Marine Marchande
Le Marion Dufresne sera désarmé trois mois en 2019

Actualité

Le Marion Dufresne sera désarmé trois mois en 2019

Marine Marchande

Le Marion Dufresne, auparavant géré par l’IPEV pour sa programmation scientifique (les TAAF, son propriétaire, gérant les quatre rotations de ravitaillement des îles australes), est désormais intégré à une gestion commune de la flotte océanographique, aux côtés des navires de l’Ifremer, de l’IRD et du CNRS exercée depuis le 1er janvier 2018 par la direction de la flotte océanographique, un service de l’Ifremer.

En 2019, entre la première et la deuxième opération de ravitaillement des archipels subantarctiques, le Marion Dufresne va être désarmé durant trois mois à la Réunion. « Nous avons, en effet, introduit contractuellement la possibilité de désarmer le bateau, ce qui n’était pas le cas jusqu’à l’année dernière », explique Olivier Lefort, directeur de la flotte. « Cela ne signifie absolument pas que nous n’avons pas de moyens ou de demandes de campagnes scientifiques pour le bateau. Bien au contraire, nous allons profiter de son arrêt technique fin 2019 pour finir de l’adapter pour le déploiement de nouveaux moyens, dont le ROV Victor6000 et le pénétromètre Penfeld qui vient compléter les possibilités du carottier du Marion Dufresne ».

Le désarmement du Marion Dufresne, inédit pour ce navire construit en 1995, est lié à une logique de gestion géographique pluriannuelle de la flotte hauturière, rendue possible par le regroupement au sein d’une seule entité. « Chaque année, nous avons, au regard de la subvention reçue, l’obligation d’effectuer 450 jours d’activités scientifiques (hors campagne halieutique ou de service public) avec les quatre navires hauturiers de la flotte. Pour 2019, nous avons un programme chargé sur le Pacifique où se trouve L’Atalante. C’est donc lui qui va beaucoup travailler. Mais, pour les années suivantes, le Marion Dufresne ne sera pas en reste, loin de là ».
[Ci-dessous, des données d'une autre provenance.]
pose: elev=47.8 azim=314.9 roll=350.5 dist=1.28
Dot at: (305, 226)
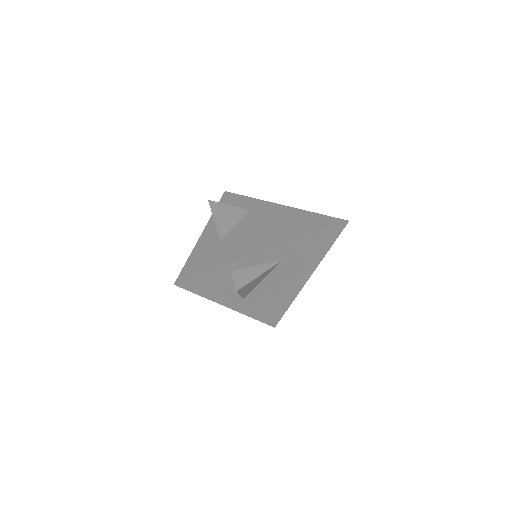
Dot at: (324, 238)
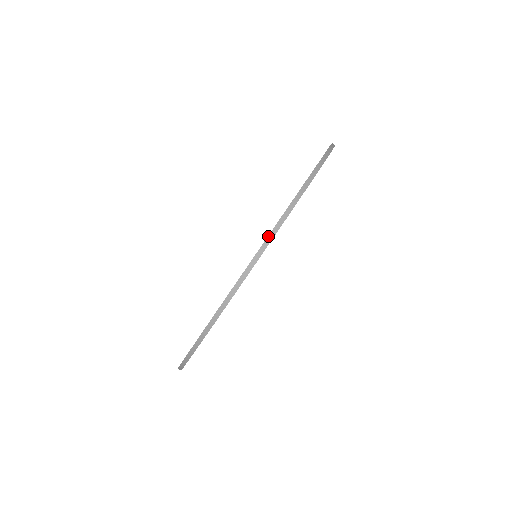
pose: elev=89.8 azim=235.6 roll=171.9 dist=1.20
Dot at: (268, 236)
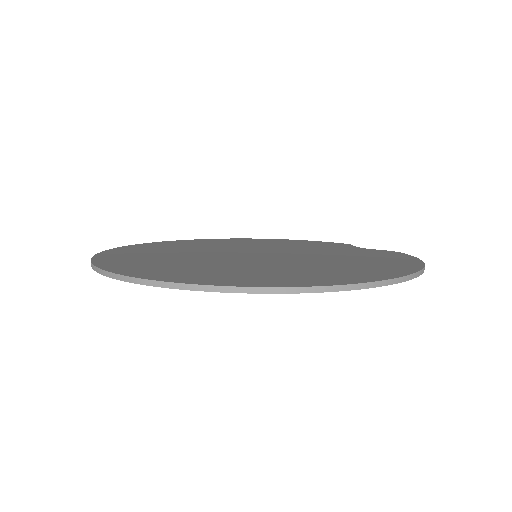
Dot at: (180, 283)
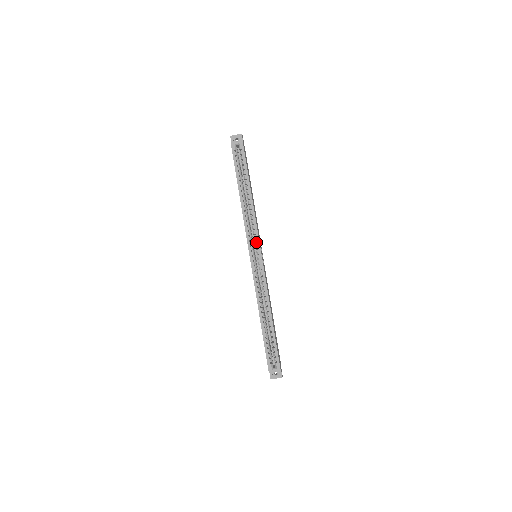
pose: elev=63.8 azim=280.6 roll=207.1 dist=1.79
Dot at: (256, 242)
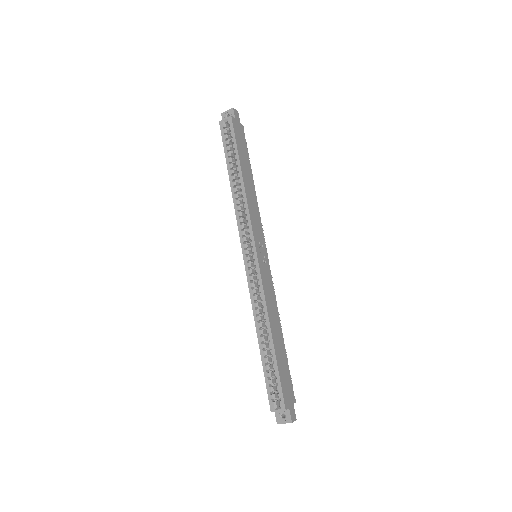
Dot at: (250, 237)
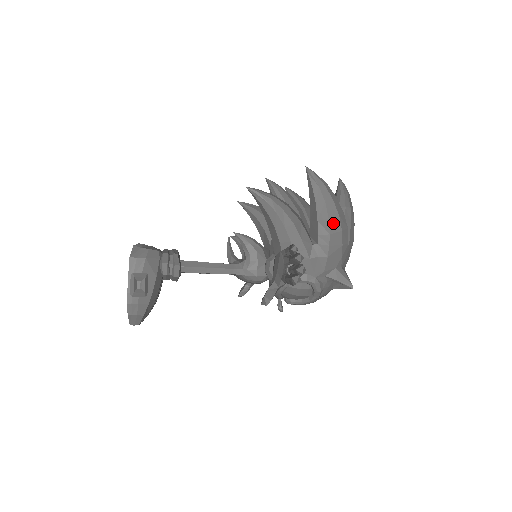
Les 450 jours de sciences de la flotte hauturière sont « répartis » entre les  deux grosses unités polyvalentes L’Atalante et le Pourquoi pas ?, Thalassa (mobilisé plus de six mois de l’année par les campagnes halieutiques), tous trois gérés par Genavir et le Marion Dufresne, géré par LDA. « Après le Pacifique, où nous mettons beaucoup de moyens et de jours à la mer en 2019 pour boucler toutes les missions, nous allons plus travailler sur les zones Océan Indien en 2020 et Méditerranée en 2021. Nous avons beaucoup de travail prévu pour ces deux zones et, le Marion Dufresne y sera largement mobilisé ».

Pour la flotte côtière, c’est à peu près la même logique : « Nous avons deux navires par façade en métropole, un de l’Ifremer et un du CNRS. Les activités, de février à fin novembre sont stables. Outremer, nous avons l’Antea, actuellement désarmé, et que nous allons envoyer aux Antilles et au large du Brésil à la fin 2019 et au premier semestre 2020. L’Alis est basé à Nouméa et travaille régulièrement sur l’ensemble du Pacifique Ouest ».